DIRECTIONS: Retype every record exactly. Leave the pictures out.

DATA FOR THIS TASK below:

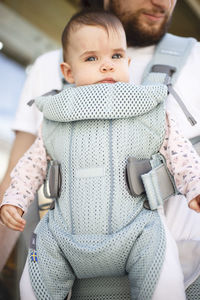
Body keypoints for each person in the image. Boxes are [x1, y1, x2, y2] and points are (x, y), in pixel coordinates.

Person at [0, 0, 200, 297]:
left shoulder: (182, 72)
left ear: (127, 64)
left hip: (155, 247)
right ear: (68, 71)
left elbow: (180, 154)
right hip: (66, 239)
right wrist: (13, 201)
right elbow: (27, 166)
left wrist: (195, 185)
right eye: (91, 59)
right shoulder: (50, 85)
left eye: (117, 56)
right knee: (34, 280)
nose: (161, 1)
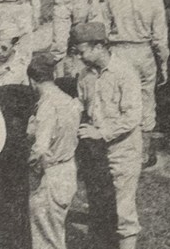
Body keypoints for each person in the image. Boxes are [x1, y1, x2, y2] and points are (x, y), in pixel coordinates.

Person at [71, 22, 143, 249]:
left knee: (123, 210)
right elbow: (80, 105)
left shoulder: (124, 73)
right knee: (99, 205)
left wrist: (100, 133)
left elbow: (132, 117)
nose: (79, 56)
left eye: (82, 51)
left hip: (123, 150)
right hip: (97, 152)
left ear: (100, 46)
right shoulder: (85, 75)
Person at [106, 0, 168, 166]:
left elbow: (104, 25)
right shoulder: (154, 0)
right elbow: (160, 40)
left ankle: (115, 149)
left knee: (116, 99)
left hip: (118, 51)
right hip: (142, 52)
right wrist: (164, 64)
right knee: (145, 100)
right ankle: (143, 155)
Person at [26, 53, 81, 249]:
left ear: (32, 81)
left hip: (50, 175)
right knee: (56, 232)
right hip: (68, 169)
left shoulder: (47, 106)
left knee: (46, 239)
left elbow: (40, 150)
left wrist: (32, 168)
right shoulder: (68, 100)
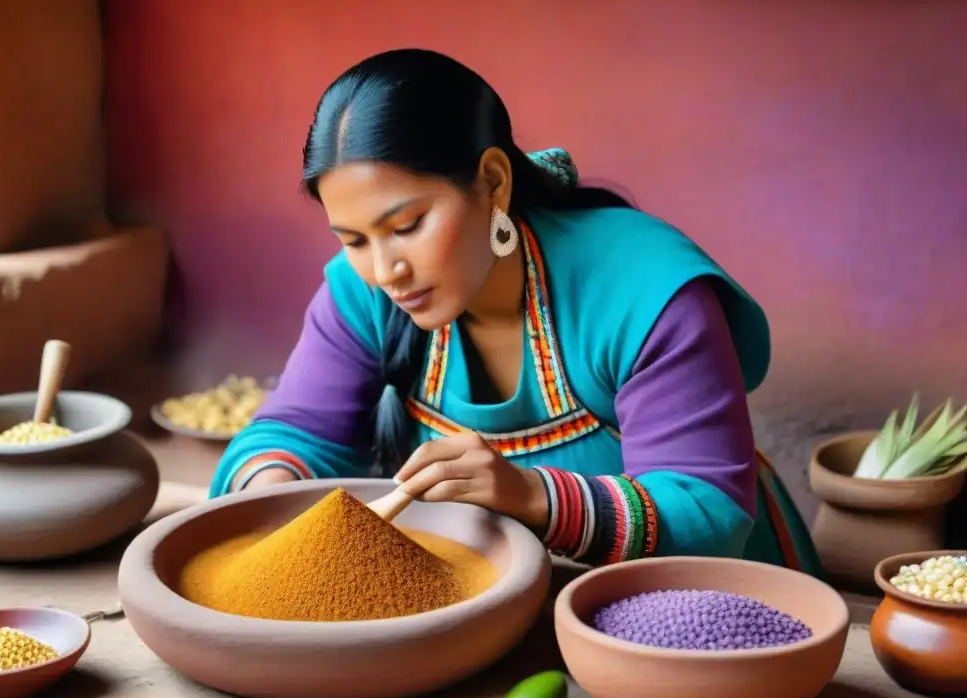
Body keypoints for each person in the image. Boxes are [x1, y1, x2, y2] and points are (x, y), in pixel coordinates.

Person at [210, 48, 821, 573]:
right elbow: (292, 433)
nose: (385, 270)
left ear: (494, 181)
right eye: (353, 239)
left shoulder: (646, 289)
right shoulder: (362, 287)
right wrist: (274, 498)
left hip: (702, 610)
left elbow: (709, 512)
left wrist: (532, 496)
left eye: (407, 225)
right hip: (499, 604)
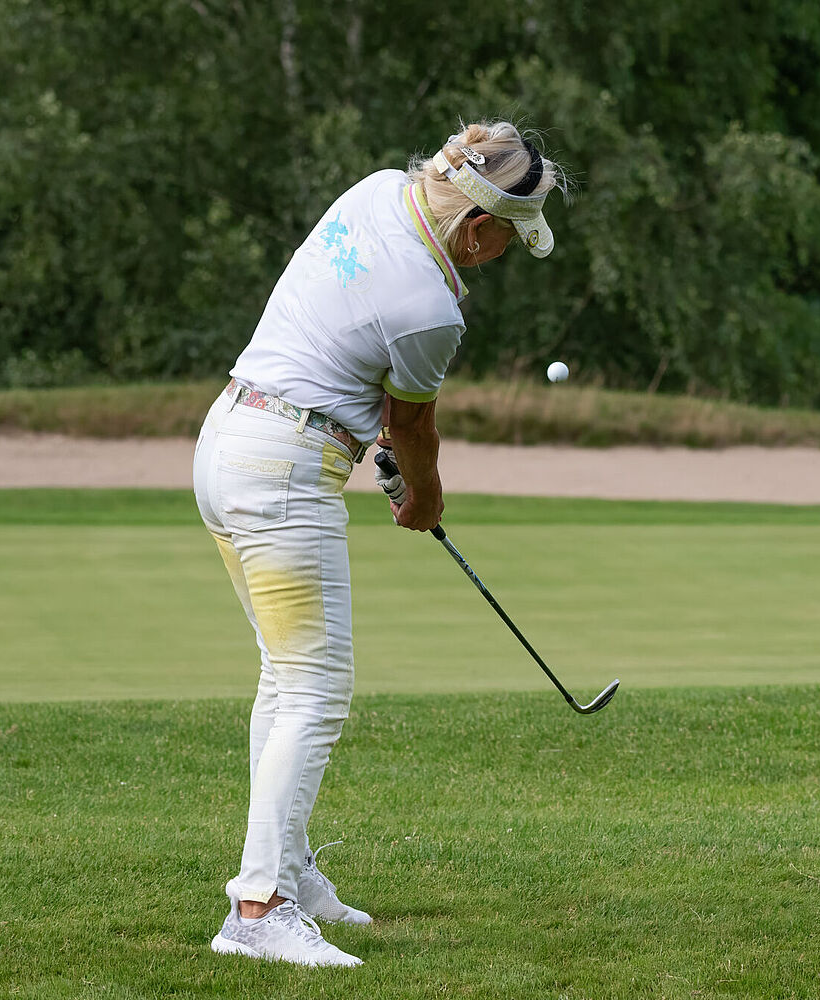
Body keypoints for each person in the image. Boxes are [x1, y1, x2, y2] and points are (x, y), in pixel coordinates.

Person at [192, 120, 564, 967]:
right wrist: (424, 500)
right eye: (510, 236)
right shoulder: (430, 309)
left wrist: (386, 453)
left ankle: (286, 871)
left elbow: (377, 403)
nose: (505, 253)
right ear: (479, 227)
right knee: (316, 689)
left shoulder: (374, 191)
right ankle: (258, 911)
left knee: (284, 677)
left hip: (228, 441)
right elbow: (411, 431)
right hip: (283, 470)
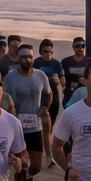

End of DATA FOR THIS TASK.

THE ANSWER:
Body keypoints for each person in the image. Boxes are [x1, y1, x2, y2] and points are (x, y), in pixel coordinates.

Person at [0, 0, 200, 297]:
left shoulder: (182, 72)
left ear: (127, 64)
left hip: (155, 247)
right ear: (68, 71)
left elbow: (180, 154)
right hip: (66, 239)
right wrist: (13, 201)
right elbow: (27, 166)
left wrist: (195, 185)
right eye: (91, 59)
right shoulder: (50, 85)
left eye: (117, 56)
right knee: (34, 280)
nose: (161, 1)
Body keypoints for each person in the image. Boxes are [x1, y1, x2, y2] and points are (x, y), in pixel coordinates.

Person at [71, 22, 143, 249]:
left knee: (123, 210)
right elbow: (80, 105)
left shoulder: (124, 73)
right knee: (99, 205)
left wrist: (100, 133)
left elbow: (132, 117)
nose: (79, 56)
left eye: (82, 51)
left hip: (123, 150)
right hip: (97, 152)
left ear: (100, 46)
right shoulder: (85, 75)
Person at [106, 0, 168, 166]:
left elbow: (104, 25)
right shoulder: (154, 0)
right elbow: (160, 40)
left ankle: (115, 149)
left knee: (116, 99)
left hip: (118, 51)
right hip: (142, 52)
right wrist: (164, 64)
right knee: (145, 100)
right ankle: (143, 155)
Person at [26, 53, 81, 249]:
left ear: (32, 81)
left hip: (50, 175)
right knee: (56, 232)
right hip: (68, 169)
left shoulder: (47, 106)
left knee: (46, 239)
left elbow: (40, 150)
left wrist: (32, 168)
right shoulder: (68, 100)
Body keypoints for each person in the image. Boxes are [x1, y1, x2, y2] and points are (x, y), in pixel coordinates.

Person at [210, 48, 821, 573]:
right elbow: (292, 433)
nose: (385, 270)
left ear: (494, 181)
right eye: (353, 239)
left shoulder: (646, 289)
right shoulder: (362, 287)
right wrist: (274, 498)
left hip: (702, 610)
left elbow: (709, 512)
left wrist: (532, 496)
left eye: (407, 225)
right hip: (499, 604)
Body keypoints for each person in the image. Boxes are [x1, y1, x2, y2] and points are (x, y), in pixel coordinates.

Person at [192, 120, 564, 967]:
right wrist: (424, 500)
right eye: (510, 236)
right shoulder: (430, 309)
left wrist: (386, 453)
left ankle: (286, 871)
left elbow: (377, 403)
nose: (505, 253)
right ear: (479, 227)
right knee: (316, 689)
left shoulder: (374, 191)
right ankle: (258, 911)
left knee: (284, 677)
left hip: (228, 441)
right elbow: (411, 431)
right hip: (283, 470)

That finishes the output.